One of two possible tendons are commonly used to replace the posterior tibial tendon. One tendon helps the big toe point down and the other one helps the little toes move down. After the transfer, the toes will still be able to move and most patients will not notice a change in how they walk.

Although the transferred tendon can substitute for the posterior tibial tendon, the foot still is not normal. Some people may not be able to run or return to competitive sports after surgery. Patients who need tendon transfer surgery are typically not able to participate in many sports activities before surgery because of pain and tendon disease.

Osteotomy (Cutting and Shifting Bones)
An osteotomy can change the shape of a flexible flatfoot to recreate a more "normal" arch shape. One or two bone cuts may be required, typically of the heel bone (calcaneus).

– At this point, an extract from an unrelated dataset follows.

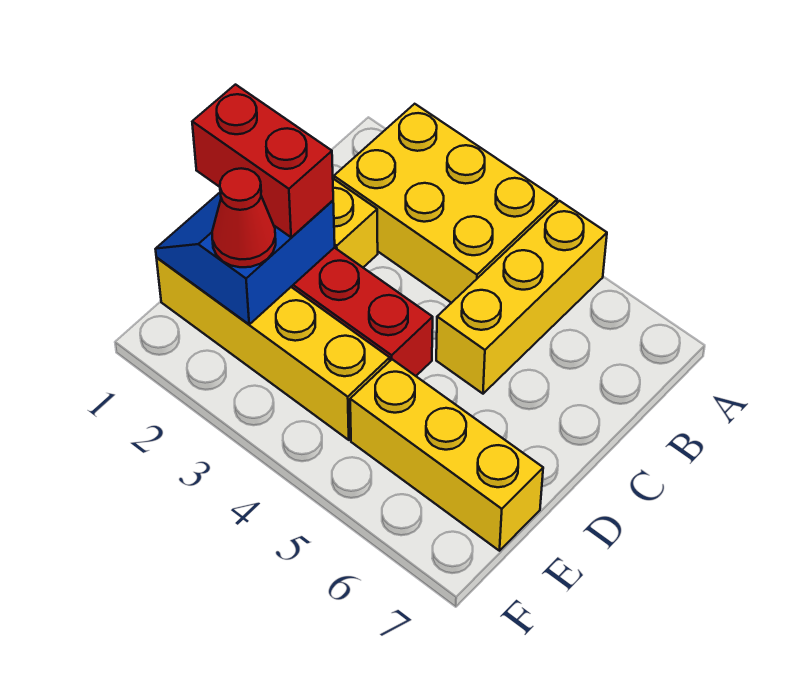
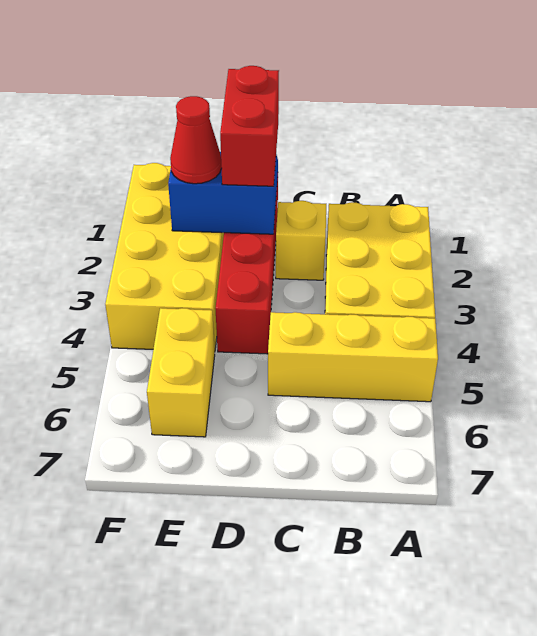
yellow 1x4 brick [157,258,390,440] -> yellow 2x4 brick [105,163,224,349]
yellow 1x3 brick [350,359,543,551] -> yellow 1x2 brick [147,308,215,437]

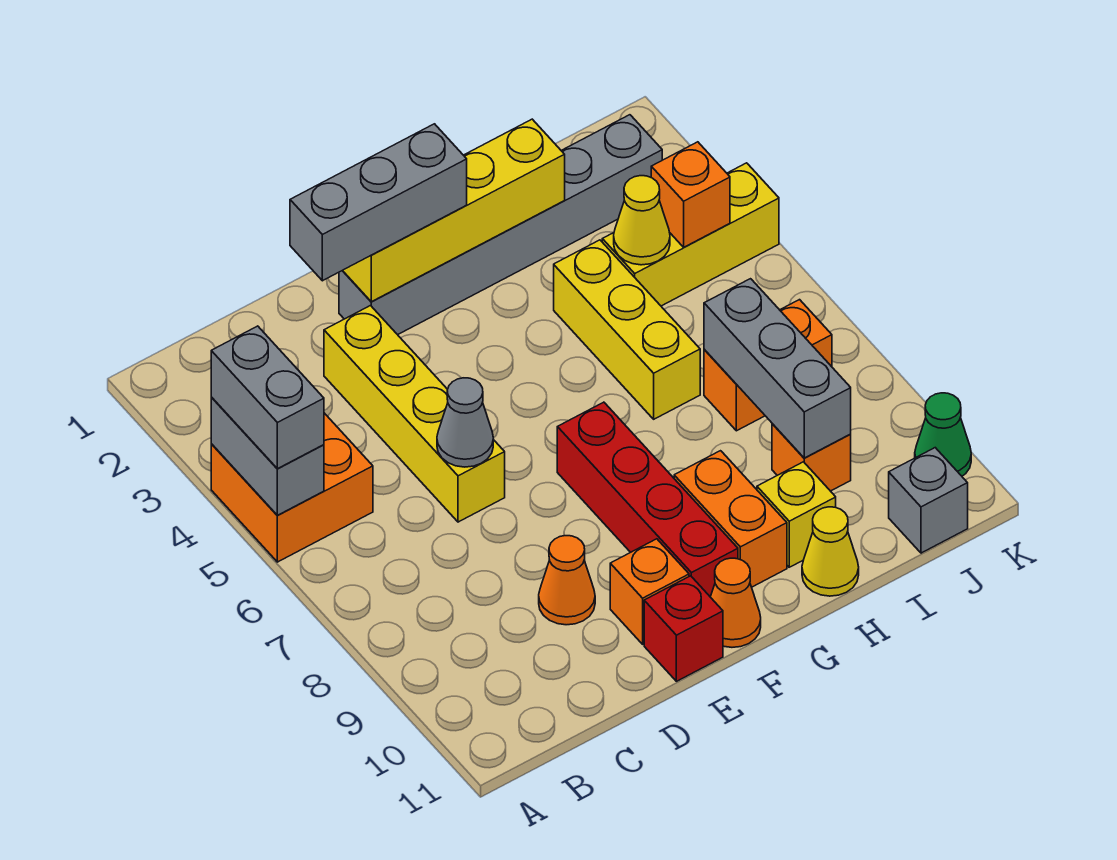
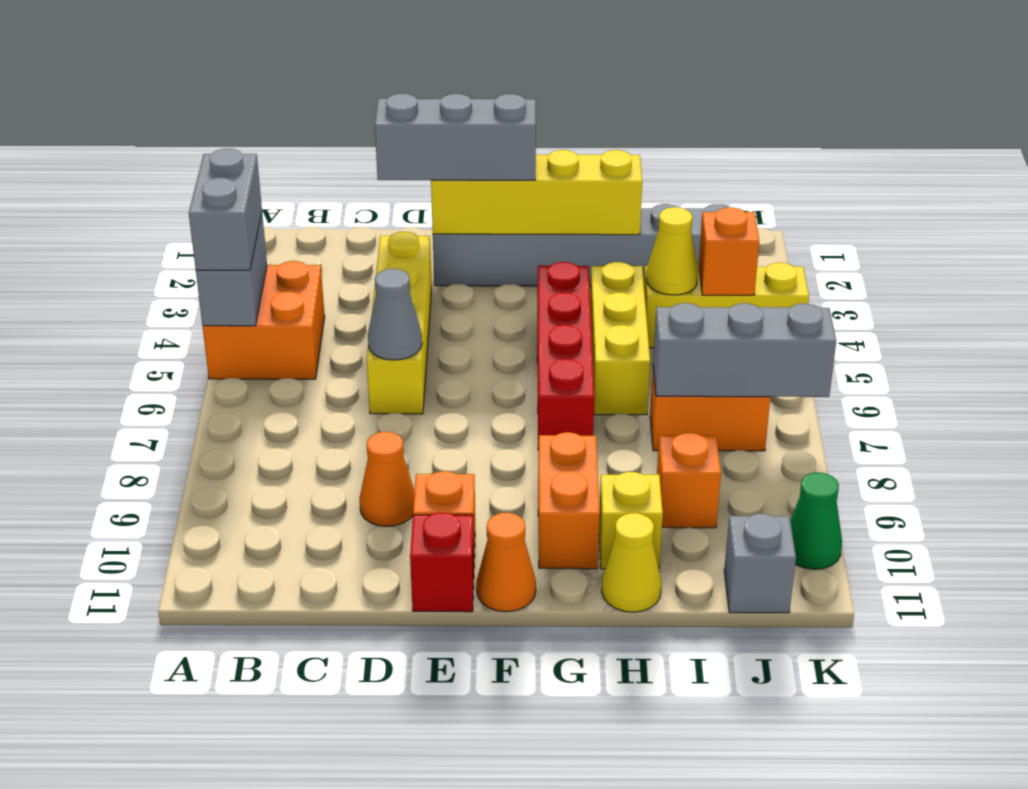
red 1x4 brick [557,402,738,597] -> red 1x4 brick moved to [537,262,594,450]
grey 1x3 brick [704,279,851,458] -> grey 1x3 brick turned to [653,303,836,397]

If flatfoot is severe, a bone graft may be needed. The bone graft will lengthen the outside of the foot. Other bones in the middle of the foot also may be involved. They may be cut or fused to help support the arch and prevent the flatfoot from returning. Screws or plates hold the bones in places while they heal.

X-ray of a foot as viewed from the side in a patient with a more severe deformity. This patient required fusion of the middle of the foot in addition to a tendon transfer and cut in the heel bone.

Fusion
Sometimes flatfoot is stiff or there is also arthritis in the back of the foot. In these cases, the foot will not be flexible enough to be treated successfully with bone cuts and tendon transfers. Fusion (arthrodesis) of a joint or joints in the back of the foot is used to realign the foot and make it more "normal" shaped and remove any arthritis. Fusion involves removing any remaining cartilage in the joint. Over time, this lets the body "glue" the joints together so that they become one large bone without a joint, which eliminates joint pain. Screws or plates hold the bones in places while they heal.

What are the Complications of surgery?

The most common complication is that pain is not completely relieved. Nonunion (failure of the body to "glue" the bones together) can be a complication with both osteotomies and fusions. Wound infection is a possible complication, as well.

Is the surgery successful?

Most patients have good results from surgery. The main factors that determine surgical outcome are the amount of motion possible before surgery and the severity of the flatfoot. The more severe the problem, the longer the recovery time and the less likely a patient will be able to return to sports. In many patients, it may be 12 months before there is any great improvement in pain.